Numa primeira instância rejeitou o convite, pela opinião do pai e pela falta de tempo devido à sua empresa e aos cargos que ocupava em várias instituições. Contudo, o seu pai mostrou-se orgulhoso pela confiança que lhe estava a ser dada e acabou por concordar com a candidatura, que teria que se entregue no dia seguinte. Depois de uma boa campanha, foi eleito, mas sem maioria absoluta, ficando dependente das decisões do vereador da APU, Óscar Pires.

Projeto do centro histórico

Apesar de ter estado poucos anos na presidência da Câmara, António Xavier foi fundamental para a classificação de Guimarães como Património da Humanidade pela UNESCO. O seu projeto urbanístico ainda hoje é colocado em prática. “Ter detetado que havia uma jóia adormecida e perceber que podia ser uma grande atração” é um motivo de orgulho para o ex-presidente da Câmara. Em conjunto com o arquiteto Fernando Távora, elaborou um projeto a médio/longo prazo, pois “as casas no centro histórico estavam todas degradadas”. Hoje, congratula-se de ver concretizado tudo que imaginou.

“Primeiro o país, depois a família e a seguir a cidade de Guimarães”.
Foram estes os ensinamentos transmitidos pelo pai e que ainda hoje carrega.

Balanço dos primeiros 85 anos de vida

“Muito positivo. Senti-me sempre realizado”, referencia.

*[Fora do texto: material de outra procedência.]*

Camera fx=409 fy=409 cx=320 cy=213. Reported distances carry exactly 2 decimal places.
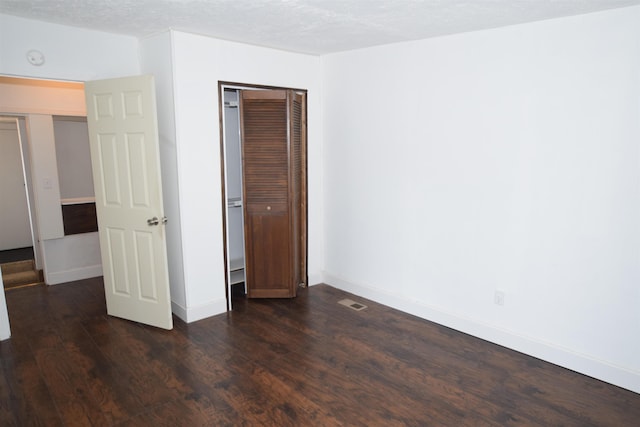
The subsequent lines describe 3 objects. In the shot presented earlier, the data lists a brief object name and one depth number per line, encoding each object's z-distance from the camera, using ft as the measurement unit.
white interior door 10.70
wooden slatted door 12.59
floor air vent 12.80
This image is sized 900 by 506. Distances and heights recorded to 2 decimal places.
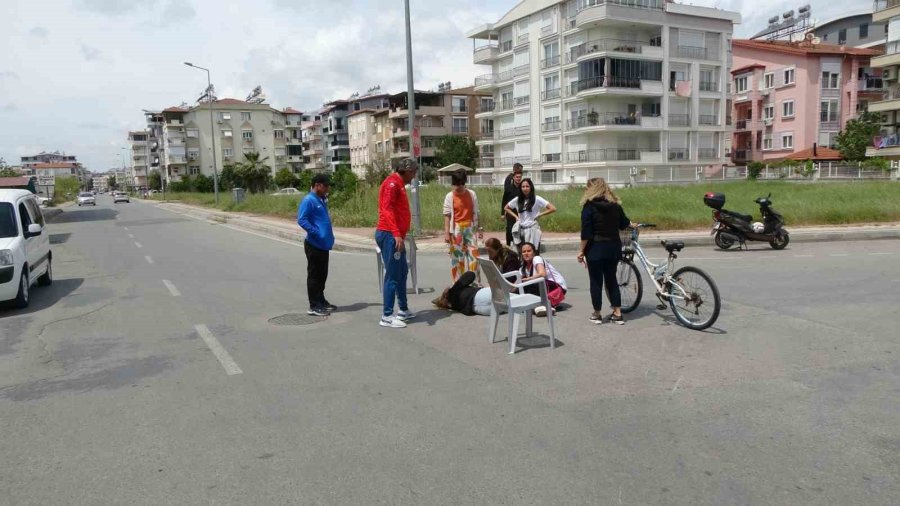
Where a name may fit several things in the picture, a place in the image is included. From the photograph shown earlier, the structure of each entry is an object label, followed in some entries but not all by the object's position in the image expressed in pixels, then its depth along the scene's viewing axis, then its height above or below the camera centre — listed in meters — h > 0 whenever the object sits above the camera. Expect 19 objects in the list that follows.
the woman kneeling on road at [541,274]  7.60 -1.21
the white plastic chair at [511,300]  6.54 -1.26
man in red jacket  7.53 -0.61
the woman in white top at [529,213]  9.45 -0.55
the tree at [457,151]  68.50 +2.63
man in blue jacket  8.33 -0.71
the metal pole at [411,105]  18.25 +2.05
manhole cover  8.19 -1.73
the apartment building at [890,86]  47.78 +5.87
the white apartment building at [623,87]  50.22 +6.63
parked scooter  14.44 -1.28
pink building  57.25 +6.70
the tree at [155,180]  111.44 +0.72
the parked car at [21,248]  9.27 -0.90
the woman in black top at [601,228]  7.19 -0.60
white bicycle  7.05 -1.29
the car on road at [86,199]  70.12 -1.38
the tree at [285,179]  87.75 +0.24
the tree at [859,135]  49.69 +2.36
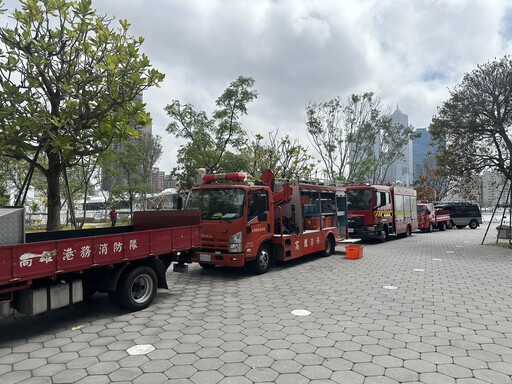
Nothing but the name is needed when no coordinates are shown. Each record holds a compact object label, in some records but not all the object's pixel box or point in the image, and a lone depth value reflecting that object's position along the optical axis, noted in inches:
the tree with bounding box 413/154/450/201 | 1530.5
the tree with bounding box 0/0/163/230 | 253.1
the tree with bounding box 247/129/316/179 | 936.3
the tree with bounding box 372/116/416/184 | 1035.3
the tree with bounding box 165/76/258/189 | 596.1
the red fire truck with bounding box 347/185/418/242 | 609.1
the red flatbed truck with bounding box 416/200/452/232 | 928.9
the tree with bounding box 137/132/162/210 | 1178.0
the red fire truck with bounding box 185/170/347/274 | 318.0
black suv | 1101.1
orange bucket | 444.0
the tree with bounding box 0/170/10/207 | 647.6
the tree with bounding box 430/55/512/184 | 564.1
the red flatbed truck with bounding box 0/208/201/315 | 164.4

Apesar de alguns revés, como a perda de grande parte da família e do encerramento da XAVI, António Xavier tem um grande orgulho no seu trabalho realizado juntos das instituições, como no infantário Nuno Simões e no Lar de Santo António e a sua passagem pela Câmara Municipal. “Deixei obra na Câmara e fiz um grande esforço porque não tinha experiência. Sinto que promovi sempre o diálogo civilizado entre todas as partes envolvidas”, conclui.